In Arabian descent populations, four studies have been performed; one in Tunisia that showed high prevalence of c.1227-1228dup[[30]], the second in Morocco that introduced three variants (c.494A>G, c.1145G>A, and c.1185_1186dup)[[31]], the third in Saudi Arabia that revealed the presence of V22M, Y165C, H324Q, and G382D variants[[32]], and the last in Egypt that found a significant association between G396D and Y179C mutations and colorectal carcinogenicity[[33]]. These results contradict with those obtained from a study involved 360 Arabic patients[[34]]. The best explanation for these discrepancies between data is that these studies only targeted either specific reported mutations, such as G396D and Y179C, or familial cases. However, in the present study, MUTYH gene was sequenced thoroughly for the patients with colorectal adenoma and the controls from the same ethnic group. It has recently been shown that MUTYH interacts with Rad9-Rad1-Hus1 complex (9-1-1 complex) to coordinate the cell cycle checkpoint. The interdomain connector (IDC) of MUTYH (residues between 65 and 350) is critical for 9-1-1 complex and MUTYH interaction[11]. The significance of the interaction between SpMyh1I DC and 9-1-1 has been elucidated by Luncsford et al.[11] who tested in vivo the biological effects of V315 and I261 mutations in the impairment of 9-1-1 complex-MUTYH interaction. Interestingly, they showed that MUTYH IDC is important for MUTYH DNA repair function and interaction with 9-1-1 complex. MUTYH IDC aspartate at the position number 350 interacts with histidine at the position number 18 of 9-1-1 complex[[35]]. Therefore, c.1264G>C missense variant found in Jordanian patients would probably affect MUTYH-9-1-1 complex interaction. This finding explains the strong association between c.1264 G>C and colorectal malignant transformation among mutant colorectal adenoma patients.
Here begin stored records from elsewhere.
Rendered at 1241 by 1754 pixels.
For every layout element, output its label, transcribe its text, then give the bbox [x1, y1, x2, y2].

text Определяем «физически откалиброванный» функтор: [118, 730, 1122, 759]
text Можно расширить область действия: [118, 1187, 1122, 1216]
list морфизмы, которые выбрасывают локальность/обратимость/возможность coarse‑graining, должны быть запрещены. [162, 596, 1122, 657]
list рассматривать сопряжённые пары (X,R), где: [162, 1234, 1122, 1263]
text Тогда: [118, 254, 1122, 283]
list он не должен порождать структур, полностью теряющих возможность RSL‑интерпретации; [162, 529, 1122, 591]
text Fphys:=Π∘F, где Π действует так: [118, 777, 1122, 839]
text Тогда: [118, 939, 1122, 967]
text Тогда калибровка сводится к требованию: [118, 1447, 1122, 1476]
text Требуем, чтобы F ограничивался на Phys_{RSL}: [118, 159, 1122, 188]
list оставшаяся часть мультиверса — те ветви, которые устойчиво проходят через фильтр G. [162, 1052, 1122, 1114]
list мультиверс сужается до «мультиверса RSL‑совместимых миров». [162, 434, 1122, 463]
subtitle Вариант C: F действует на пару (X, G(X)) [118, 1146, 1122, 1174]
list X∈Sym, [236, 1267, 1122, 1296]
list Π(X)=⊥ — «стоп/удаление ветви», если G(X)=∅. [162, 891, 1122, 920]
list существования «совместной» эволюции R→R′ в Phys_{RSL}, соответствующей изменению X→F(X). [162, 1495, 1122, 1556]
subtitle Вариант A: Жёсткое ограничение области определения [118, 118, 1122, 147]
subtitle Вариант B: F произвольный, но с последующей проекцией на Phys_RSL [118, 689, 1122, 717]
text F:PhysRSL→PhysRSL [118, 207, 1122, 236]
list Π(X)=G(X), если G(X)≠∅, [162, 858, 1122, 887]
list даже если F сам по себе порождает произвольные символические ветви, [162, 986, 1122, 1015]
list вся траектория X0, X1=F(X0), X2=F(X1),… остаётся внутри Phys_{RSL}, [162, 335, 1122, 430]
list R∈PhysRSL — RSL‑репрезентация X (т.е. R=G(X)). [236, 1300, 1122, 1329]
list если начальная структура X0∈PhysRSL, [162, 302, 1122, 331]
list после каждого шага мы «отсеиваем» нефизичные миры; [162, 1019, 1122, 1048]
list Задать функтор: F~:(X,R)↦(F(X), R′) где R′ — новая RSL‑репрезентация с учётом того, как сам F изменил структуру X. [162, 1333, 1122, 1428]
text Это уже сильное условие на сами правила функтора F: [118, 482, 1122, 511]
However, this hypothesis requires further functional testing using cell-based cloning and cell culture manipulation.

In conclusion, germline mutations in MUTYH gene are highly prevalent among patients with colorectal adenoma from Jordan. In particular, c.1264 G>C is the most common variant associated with malignant transformation of colorectal adenoma into carcinoma. This variant has a potential to be an early biomarker for diagnosis of CRC in Jordan.